Muchos de estos pensionistas, ahora, en su vejez, siguen facilitando a los más jóvenes su trabajo, porque cuidan a sus hijos y nietos; les ayudan cuando pierden su empleo y les acogen de nuevo en su casa cuando se ven obligados, por distintos motivos, a volver a ella. En definitiva, vuelven a ocuparse de ellos y les proporcionan el afecto y estabilidad que solo la familia puede dar. Sin este trabajo no remunerado que realizan en la familia, tanto la sociedad como nuestra economía se resentirían. Los datos recogidos en el último estudio publicado por Acción Familiar, sobre la solidaridad intergeneracional, muestran que son ellos quienes sostienen una parte importante de nuestra estructura social y económica y permiten construir una sociedad más solidaria y cohesionada.
Lejos de ser una carga y llevar a la bancarrota al Estado, nuestros mayores se han convertido en un Estado del bienestar paralelo. Forman una red familiar latente de apoyo, que estando siempre presente se activa y visibiliza más cuando las necesidades aumentan. Actúan como protectores de los más jóvenes, lo que pueden hacer gracias a los ingresos estables que reciben, esto es, las pensiones que se han ganado con su trabajo a lo largo de toda su vida, convirtiendo dichas prestaciones en un instrumento social, que en manos de las familias duplica su utilidad.
Todo ello exige que la reforma de nuestro actual modelo de pensiones, necesaria e ineludible para asegurar su sostenibilidad, se lleve a cabo con una perspectiva más amplia que el simple recorte de las mismas y tenga en cuenta, además del ahorro en las cuentas públicas que pudiera producirse, los efectos sobre el consumo de las familias, la solidaridad familiar y el crecimiento económico. Resulta necesario recuperar el espíritu del Pacto de Toledo, evitando que las citadas pensiones se conviertan en un elemento arrojadizo contra el adversario político, porque son un logro social de todos y un elemento clave para nuestra economía.

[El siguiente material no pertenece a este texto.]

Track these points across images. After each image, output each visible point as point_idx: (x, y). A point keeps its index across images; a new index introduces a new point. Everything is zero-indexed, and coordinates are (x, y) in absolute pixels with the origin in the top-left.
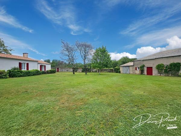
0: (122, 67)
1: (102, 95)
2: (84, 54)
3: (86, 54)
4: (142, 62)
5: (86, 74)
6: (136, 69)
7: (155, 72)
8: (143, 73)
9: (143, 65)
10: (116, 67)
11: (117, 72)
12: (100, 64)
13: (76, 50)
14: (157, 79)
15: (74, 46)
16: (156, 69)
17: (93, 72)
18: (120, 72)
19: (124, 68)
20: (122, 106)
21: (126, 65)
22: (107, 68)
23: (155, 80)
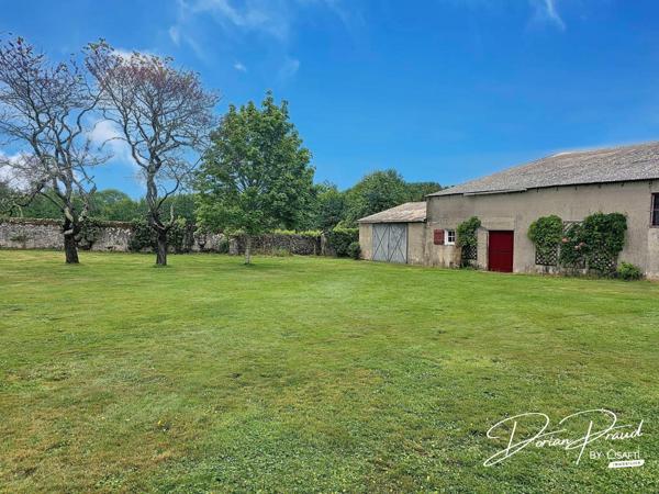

El INE también alerta de nuestras bajas tasas de natalidad, incompatibles con un modelo de pensiones de reparto, que exige para su mantenimiento un crecimiento de población que permita financiar el gasto. Pero también se necesita crear más empleo, que asegure cotizaciones suficientes para su financiación. Esto obliga a afrontar dos tareas urgentes para crear el marco necesario en el que realizar la reforma de las pensiones: la protección y apoyo a las familias que desean tener hijos y no pueden por motivos económicos o laborales; y una política de empleo que facilite la creación de puestos de trabajo compatibles con la vida familiar, para que los jóvenes, especialmente las mujeres, no tengan que renunciar a la maternidad/paternidad, porque resulte incompatible con un trabajo remunerado. La reforma del sistema de pensiones empieza por los bebés, y por tanto por la familia, y contar con ello resulta imprescindible para el futuro de las pensiones.
Continuar dejando fuera del debate a la familia no permitirá abordar correctamente el fondo del problema y solo servirá para dilatar en el tiempo las medidas necesarias para solucionarlo, mientras los más débiles –los mayores– pierden calidad de vida, y los que pueden ayudar a resolver el problema –los bebés– sigan sin nacer.
María Teresa López, directora de la Cátedra Extraordinaria de Políticas de Familia.